ASSIGNMENT =>
Establish how many lines in the material include the string "pixels" and report it as a lone number.

# # #

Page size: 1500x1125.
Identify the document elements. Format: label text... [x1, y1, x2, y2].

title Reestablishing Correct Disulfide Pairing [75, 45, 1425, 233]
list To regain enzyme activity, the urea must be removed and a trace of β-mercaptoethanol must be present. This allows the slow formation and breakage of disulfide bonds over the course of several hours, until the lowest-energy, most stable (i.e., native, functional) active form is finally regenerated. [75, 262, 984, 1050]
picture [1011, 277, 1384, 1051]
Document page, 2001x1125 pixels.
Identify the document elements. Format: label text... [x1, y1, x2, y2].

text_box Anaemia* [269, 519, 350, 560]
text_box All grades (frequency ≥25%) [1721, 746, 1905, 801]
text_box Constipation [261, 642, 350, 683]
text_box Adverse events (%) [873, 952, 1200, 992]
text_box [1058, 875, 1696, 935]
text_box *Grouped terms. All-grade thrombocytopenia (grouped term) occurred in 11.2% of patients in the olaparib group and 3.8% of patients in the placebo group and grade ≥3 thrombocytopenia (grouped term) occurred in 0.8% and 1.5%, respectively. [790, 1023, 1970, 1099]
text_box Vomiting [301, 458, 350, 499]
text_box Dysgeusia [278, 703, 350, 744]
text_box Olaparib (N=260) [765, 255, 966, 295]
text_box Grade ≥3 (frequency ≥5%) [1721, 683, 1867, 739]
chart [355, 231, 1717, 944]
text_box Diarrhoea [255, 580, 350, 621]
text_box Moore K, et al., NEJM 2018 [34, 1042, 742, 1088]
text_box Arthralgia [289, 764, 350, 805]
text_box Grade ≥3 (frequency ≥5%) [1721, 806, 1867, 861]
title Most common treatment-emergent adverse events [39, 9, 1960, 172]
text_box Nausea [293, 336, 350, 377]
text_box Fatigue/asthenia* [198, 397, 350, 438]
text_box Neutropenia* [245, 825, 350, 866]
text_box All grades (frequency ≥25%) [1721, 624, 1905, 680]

# # #

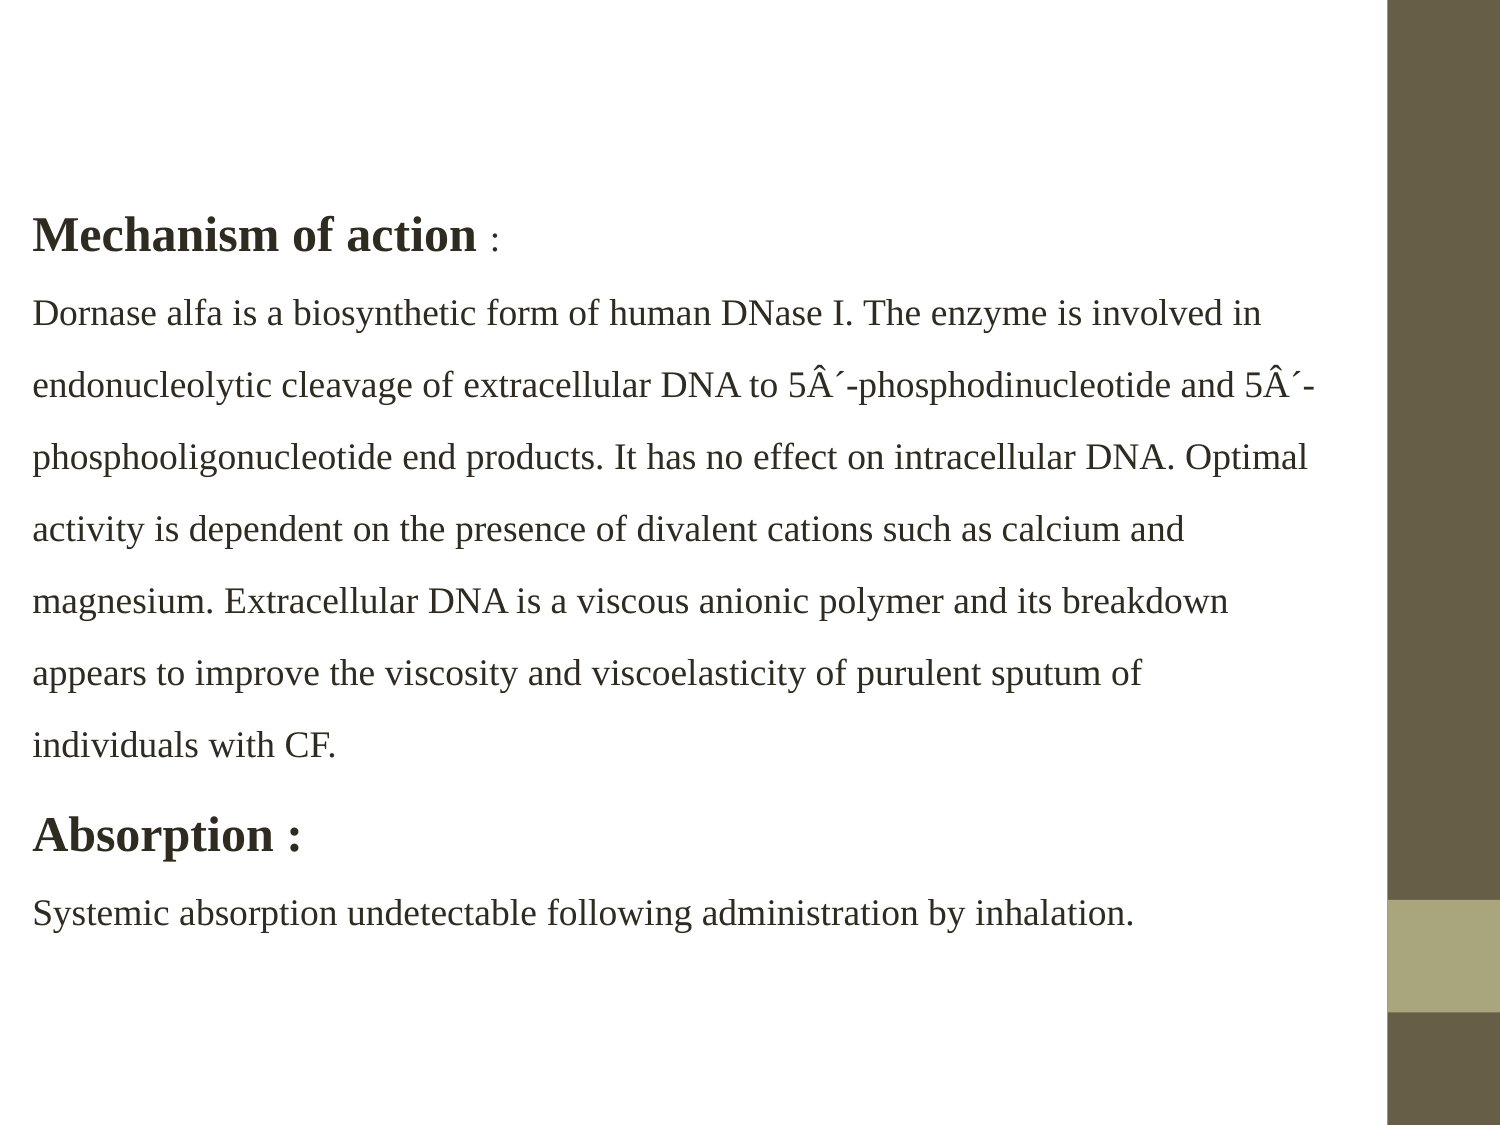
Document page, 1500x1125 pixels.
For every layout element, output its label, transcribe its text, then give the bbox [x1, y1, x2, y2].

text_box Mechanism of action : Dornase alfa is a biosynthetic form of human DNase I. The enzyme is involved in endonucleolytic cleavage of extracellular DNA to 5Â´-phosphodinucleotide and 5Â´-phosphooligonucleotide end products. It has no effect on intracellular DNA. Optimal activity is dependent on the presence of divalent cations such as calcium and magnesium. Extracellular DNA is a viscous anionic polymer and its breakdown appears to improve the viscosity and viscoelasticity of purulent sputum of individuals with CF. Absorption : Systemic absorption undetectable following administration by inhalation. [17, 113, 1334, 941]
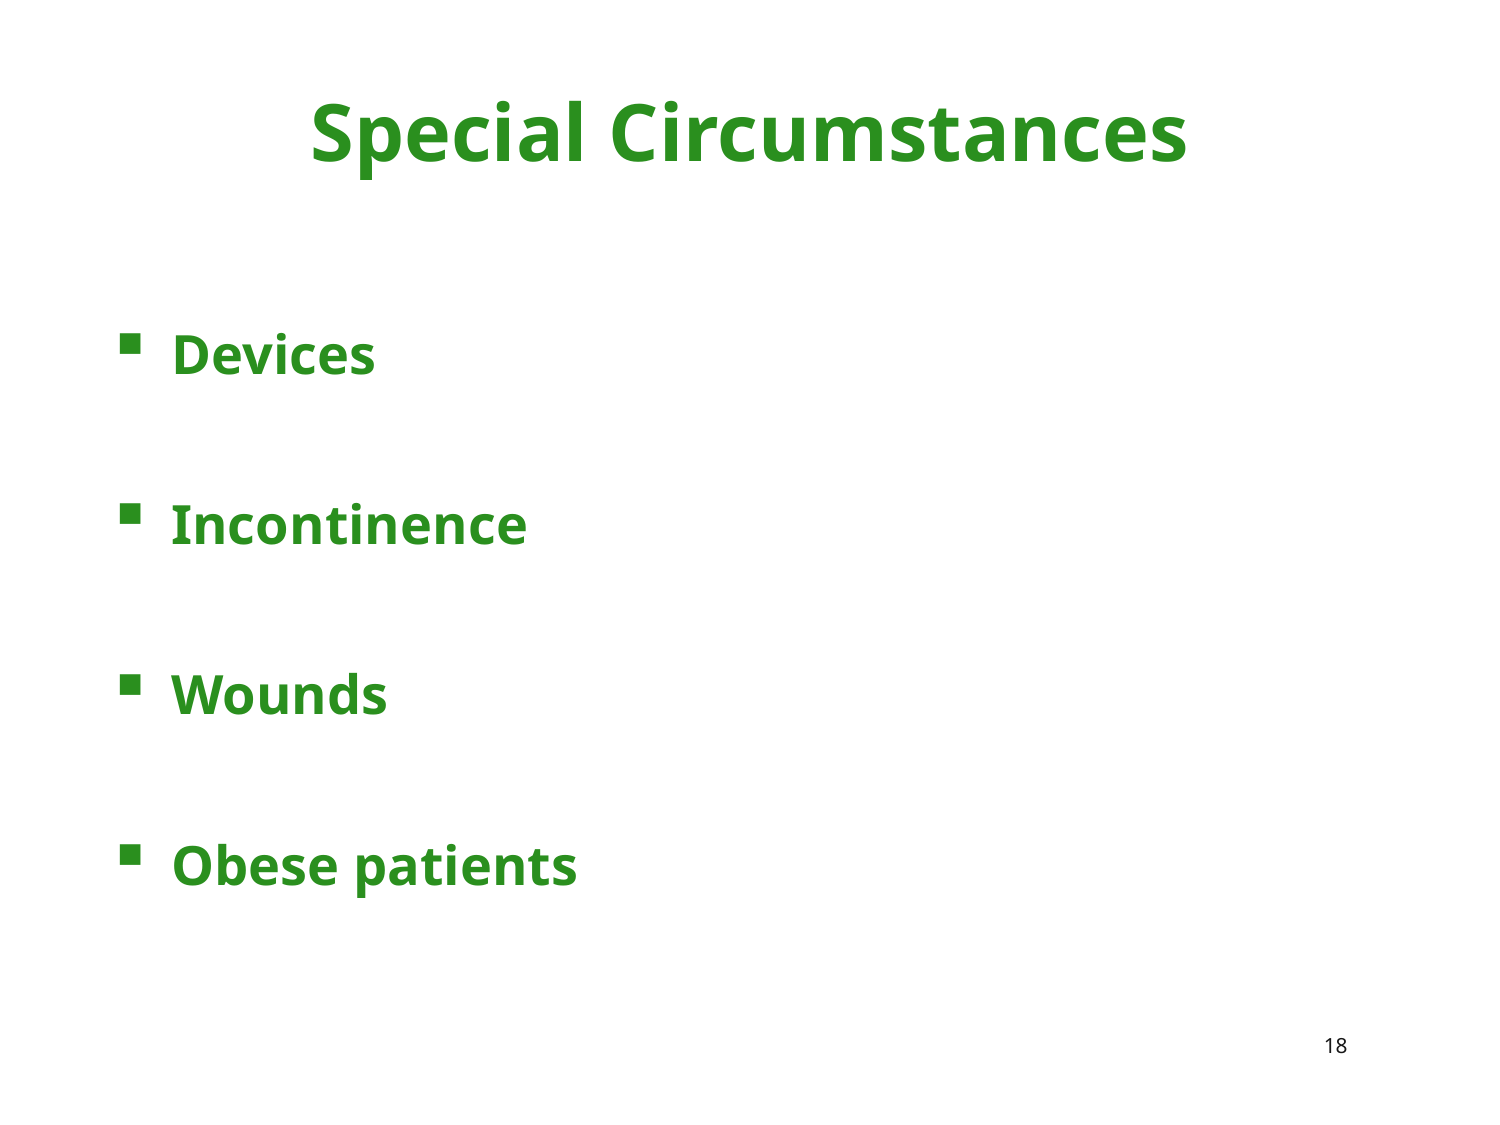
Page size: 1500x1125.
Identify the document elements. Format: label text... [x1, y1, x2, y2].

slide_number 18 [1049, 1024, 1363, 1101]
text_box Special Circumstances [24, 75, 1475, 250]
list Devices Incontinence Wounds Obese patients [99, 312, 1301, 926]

# # #

RESULT FOR THIS TASK =>
2